« Nous souhaitons que les championnats d’Europe aient lieu », Thierry Pomel
mercredi 12 août 2020

Thierry Pomel
Thierry Pomel © Eric Knoll

Si elle était prévisible, l'annulation de la finale Coupe des nations de Barcelone a évincé les espoirs de Thierry Pomel de rassembler au moins une fois l'équipe de France en 2020. Nous avons fait le point avec le sélectionneur des Bleus sur cette annulation, mais aussi sur les incertitudes qui planent déjà sur la saison 2021.

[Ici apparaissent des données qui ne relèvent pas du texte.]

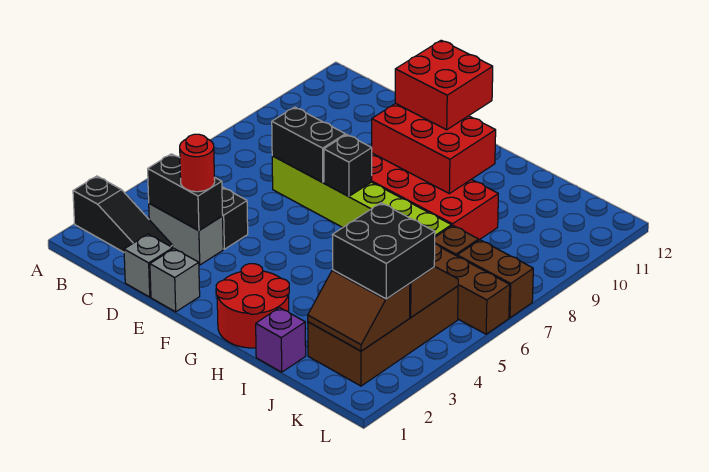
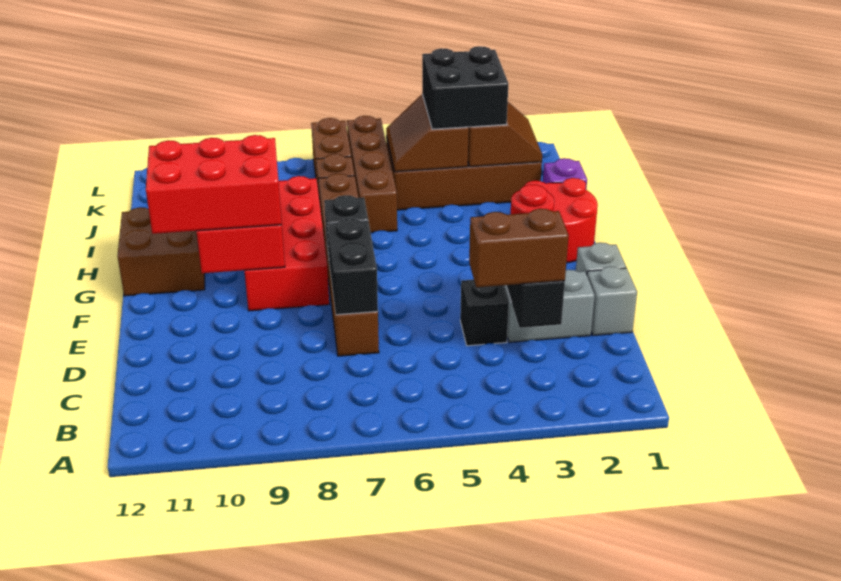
black slope A2:C2 level 1 top A -> none
grey brick C3:D3 level 1 -> grey brick D2:D3 level 1
none -> brown brick C3:C4 level 3
lime brick D7:I7 level 1 -> brown brick D7:I7 level 1
red brick F10:G11 level 3 -> red brick F9:G11 level 3
none -> brown brick G11:H12 level 1

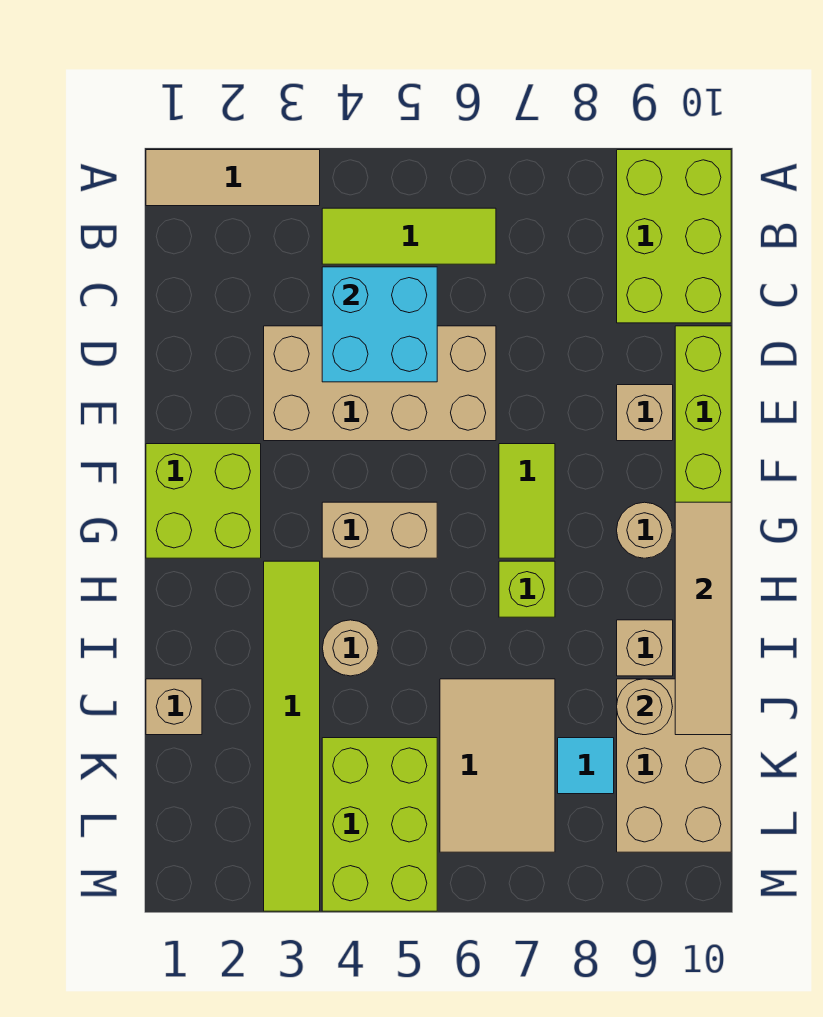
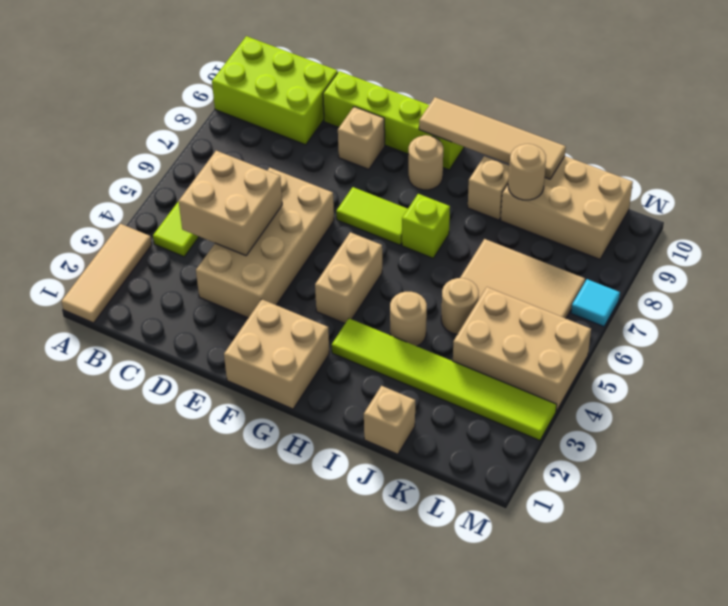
cyan brick C4:D5 level 2 -> tan brick C4:D5 level 2
lime brick F1:G2 level 1 -> tan brick F1:G2 level 1
none -> tan round brick J5 level 1
lime brick K4:M5 level 1 -> tan brick K4:M5 level 1
cyan tile K8 level 1 -> cyan tile M7 level 1

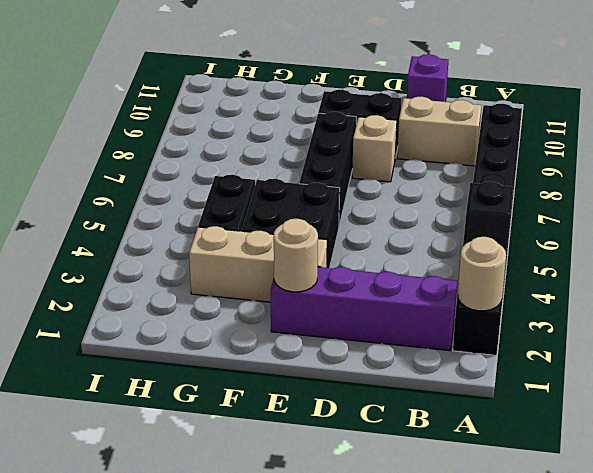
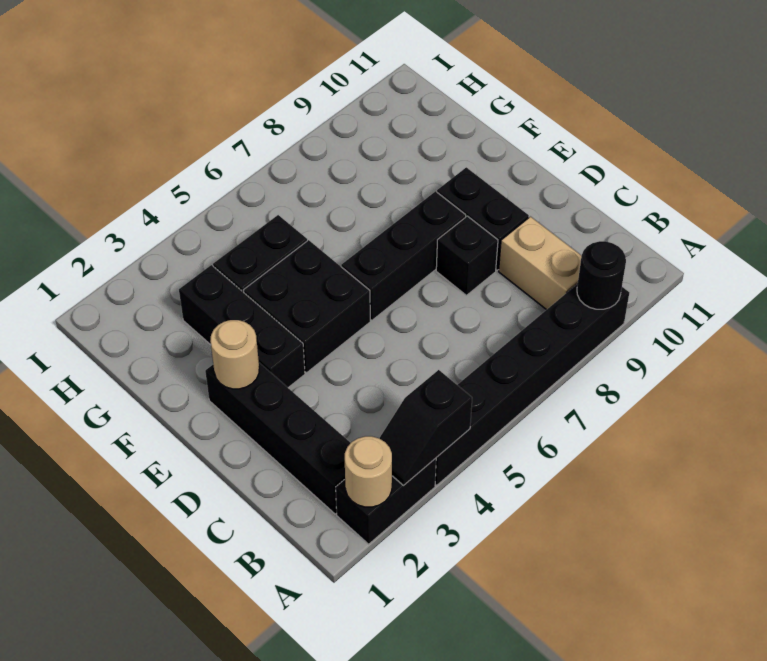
none -> black round brick A9 level 2
purple brick B2:E2 level 1 -> black brick B2:E2 level 1
purple brick C11 level 1 -> none
tan brick D8 level 1 -> black brick D8 level 1
tan brick E3:G3 level 1 -> black brick E3:G3 level 1

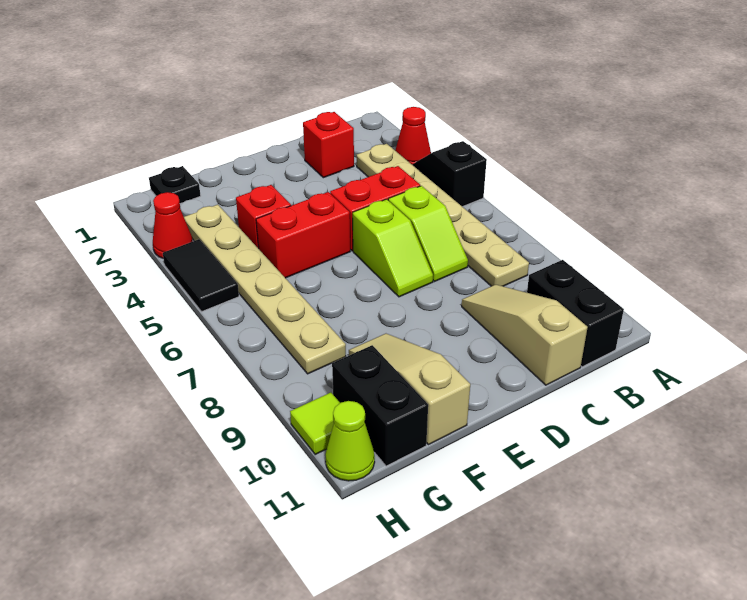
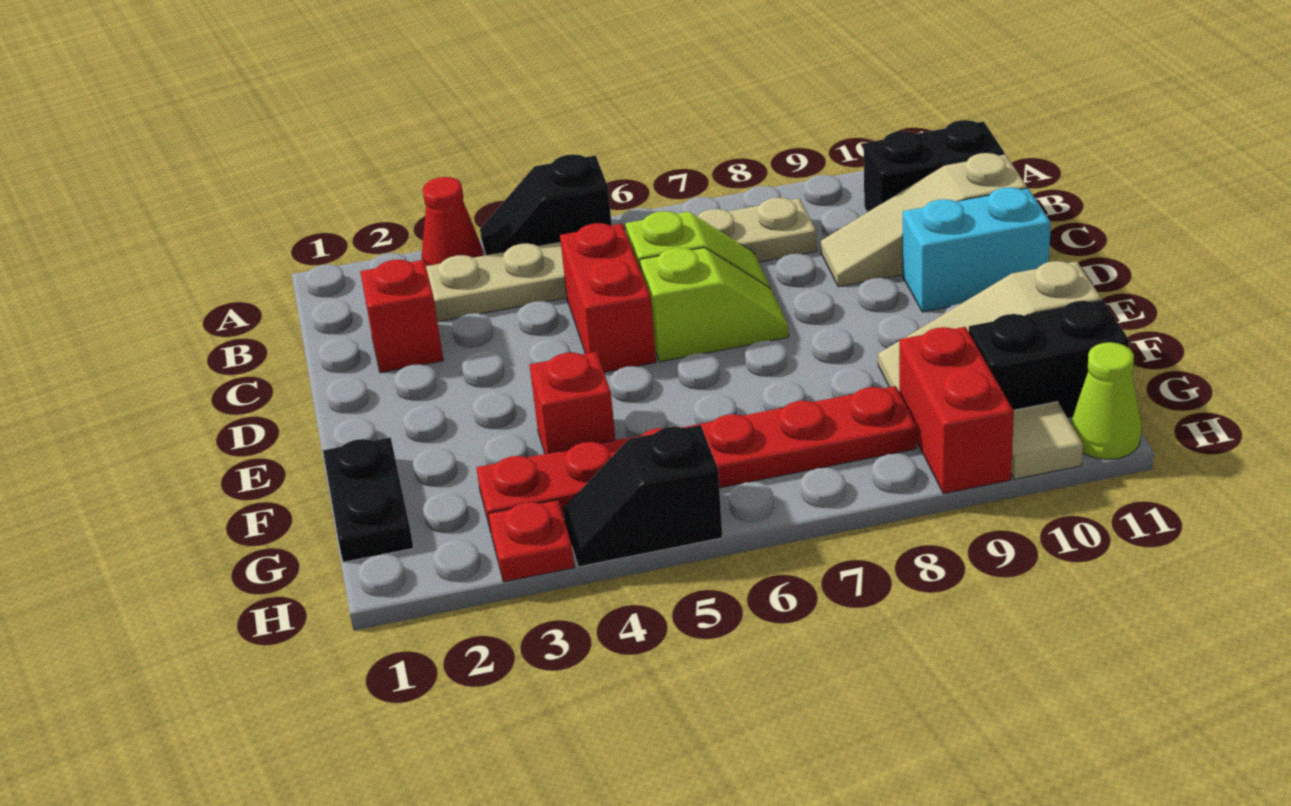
none -> cyan brick D10:D11 level 1
red brick E5:F5 level 1 -> red brick G9:H9 level 1
black plate G1 level 1 -> black plate F1:G1 level 1
tan plate G3:G8 level 1 -> red plate G3:G8 level 1
red cone H3 level 1 -> red plate H3 level 1
black tile H4:H5 level 1 -> black slope H4:H5 level 1 top 5
lime tile H10 level 1 -> tan tile H10 level 1

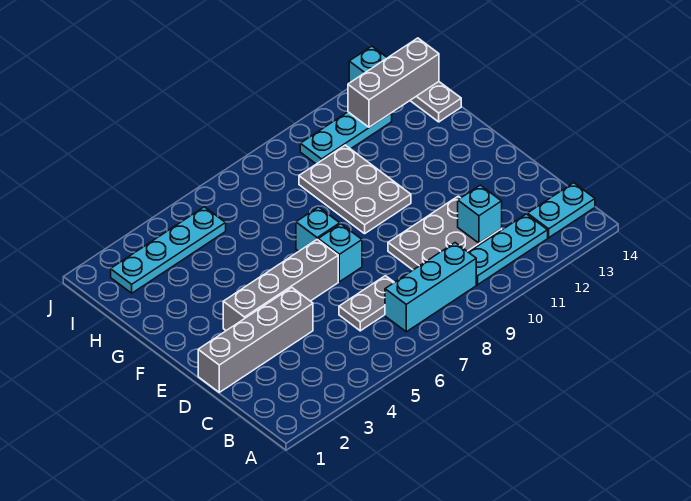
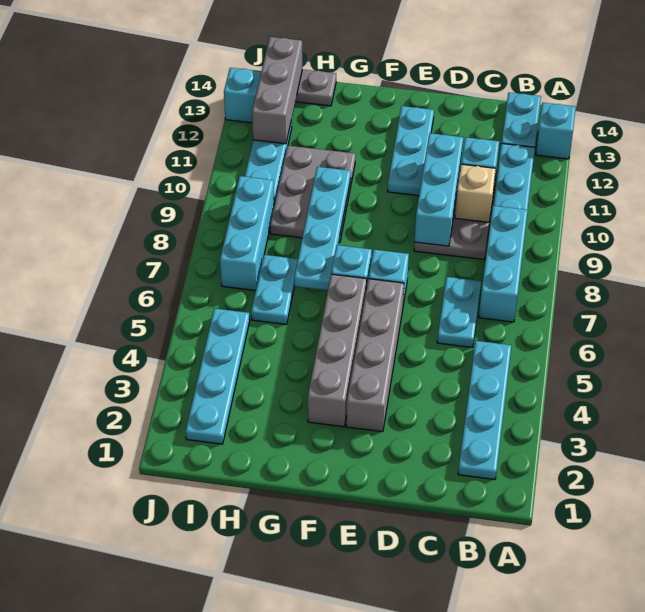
none -> cyan brick A13 level 1
none -> cyan plate B2:B5 level 1
grey plate C6:C7 level 1 -> cyan plate C6:C7 level 1
none -> tan brick C10 level 2
grey brick D1:D4 level 1 -> grey brick F3:F6 level 1
none -> cyan brick D9:D11 level 2
none -> cyan plate E11:E13 level 1
grey plate F9:H10 level 1 -> grey plate G9:H11 level 1
none -> cyan plate G7:G10 level 2
none -> cyan plate H6:H7 level 1
none -> cyan brick I7:I9 level 1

Avec une situation sanitaire compliquée en Catalogne, il ne faisait (presque) aucun doute quant à l’annulation de la finale Coupe des nations de Barcelone, prévue en octobre prochain. Thierry Pomel, le sélectionneur de l’équipe de France, gardait cependant « un espoir qu’on ait au moins cette finale pour apparaître en équipe, notamment pour y mettre les chevaux en devenir. » Pour lui d’ailleurs, « ce n’aurait pas du tout été un handicap qu’ils n’aient pas couru une épreuve Coupe des nations avant » de s’y rendre. Car même si peu expérimentés sur ce format, lesdits chevaux ont déjà fait leurs preuves sur des gros concours. On a bien essayé d’avoir les noms des heureux gagnants du voyage en Espagne, mais Thierry Pomel n’a rien laissé échapper, même dans son rire. « Je ne veux pas lancer de polémique alors que la finale n’a pas lieu. Rien ne sert de faire d’effet d’annonce ». Pour ne pas nous laisser sur notre faim, il nous a quand même confirmé qu’il est « évident que ça tourne autour des cavaliers de tête. »  

Barcelone, sinon rien

Le plus évident aurait été de déplacer la finale, lui faire quitter ses carcans de Barcelone pour des contrées plus tranquilles. Que nenni. À la connaissance de Thierry Pomel, la FEI n’a pas l’air d’avoir envisagé de faire se tenir cette finale autre part. « La question se pose tout à fait et personnellement, je pense que ça aurait été possible de l’organiser ailleurs », nous soufflait-il. C’est à se demander ce qui fait de Barcelone un endroit aussi idéal quand on sait que de nombreuses pistes en Europe ont au moins autant de qualités que celle du Real Polo Club. 
Alors tant pis, chacun continue son programme comme prévu. « De toute façon, il y a tellement peu de concours qu’on ne parle même plus de choix, semble se désoler le sélectionneur. Les cavaliers se jettent sur les quelques 4 ou 5* qui sont encore au calendrier ». Et on pense déjà à 2021, même si on ne sait pas trop où on met les pieds. « Il faut être très pragmatique parce qu’on ne sait pas ce que l’avenir nous réserve. Je crains qu’on doive vivre avec ce virus, s’adapter et se plier aux conditions sanitaires. » Mais avec la revalorisation de la Division 2 en Coupe des nations, le chef d’équipe espère bien continuer son programme de test de nouveaux couples. Ces concours lui sont indispensables pour « savoir qui est prêt à passer en Division 1 et courir les grands championnats ».   

Des Europes... à défaut de JO

Alors que 2020 est loin d’être terminée, 2021 apporte déjà son flot de questions. Jeux Olympiques ou pas ? Championnats d’Europe ou pas ? Dans l’immédiat, la réponse est « oui » aux premiers et « non » aux deuxièmes. Mais s’il y a bien une chose que 2020 nous a appris, c’est que rien n’est jamais acquis. « L’incertitude de la tenue des Jeux Olympiques est plus que planante – et personnellement je dois vous avouer que je suis de plus en plus pessimiste, mais ça serait une bonne surprise », nous confiait Thierry Pomel. S’il venait à avoir raison, il défendrait fermement l’idée de remettre au programme les championnats continentaux. « Nous avons beaucoup échangé entre chefs d’équipes européens et on souhaite vraiment que ces championnats d’Europe aient lieu. Leur organisation est plus qu’importante parce qu’on se projette déjà, notamment à la FFE et au staff du CSO, sur les Jeux Olympiques de 2024... qui passent par un championnat du monde. Des nouveaux chevaux arrivent, avec un nouveau cycle qui est en train de se faire, et il est très important d’aller déjà former tout le monde sur un championnat d’Europe avant de les lancer sur un championnat du monde ou des Jeux Olympiques. » Une réflexion qui fait sens, mais ça... le virus n’en a pas conscience.